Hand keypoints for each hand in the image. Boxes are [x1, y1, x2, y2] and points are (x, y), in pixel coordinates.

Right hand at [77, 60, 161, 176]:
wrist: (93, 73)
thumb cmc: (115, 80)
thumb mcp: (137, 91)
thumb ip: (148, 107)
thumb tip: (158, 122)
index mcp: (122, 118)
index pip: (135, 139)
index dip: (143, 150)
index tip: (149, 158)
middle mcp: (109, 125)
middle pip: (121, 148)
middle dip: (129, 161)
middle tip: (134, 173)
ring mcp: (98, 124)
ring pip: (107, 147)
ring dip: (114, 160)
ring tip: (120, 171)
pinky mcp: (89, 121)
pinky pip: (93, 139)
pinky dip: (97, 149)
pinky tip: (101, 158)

__________

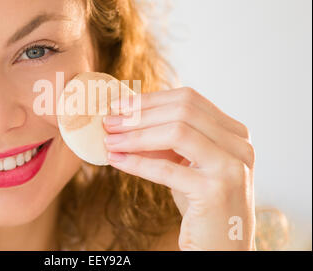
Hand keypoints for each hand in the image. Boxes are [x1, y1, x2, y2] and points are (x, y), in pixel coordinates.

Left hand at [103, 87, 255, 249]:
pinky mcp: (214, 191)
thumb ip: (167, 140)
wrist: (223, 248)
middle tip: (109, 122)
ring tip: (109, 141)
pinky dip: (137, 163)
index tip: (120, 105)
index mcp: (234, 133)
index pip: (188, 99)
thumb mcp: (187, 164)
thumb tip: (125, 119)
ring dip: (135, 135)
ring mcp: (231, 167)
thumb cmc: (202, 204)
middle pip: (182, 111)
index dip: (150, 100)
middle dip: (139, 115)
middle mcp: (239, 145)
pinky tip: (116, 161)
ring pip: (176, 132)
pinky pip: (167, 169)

__________

- _WORK INSTRUCTIONS_:
From the listing above, return the lines starting at the one with "ring dip: (135, 135)" and ending at the one with "pinky pip: (167, 169)", both kept, exactly as they appear and nothing more.

- _TASK OUTPUT_:
ring dip: (135, 135)
ring mcp: (231, 167)
thumb cmc: (202, 204)
middle pip: (182, 111)
index dip: (150, 100)
middle dip: (139, 115)
middle mcp: (239, 145)
pinky tip: (116, 161)
ring pip: (176, 132)
pinky pip: (167, 169)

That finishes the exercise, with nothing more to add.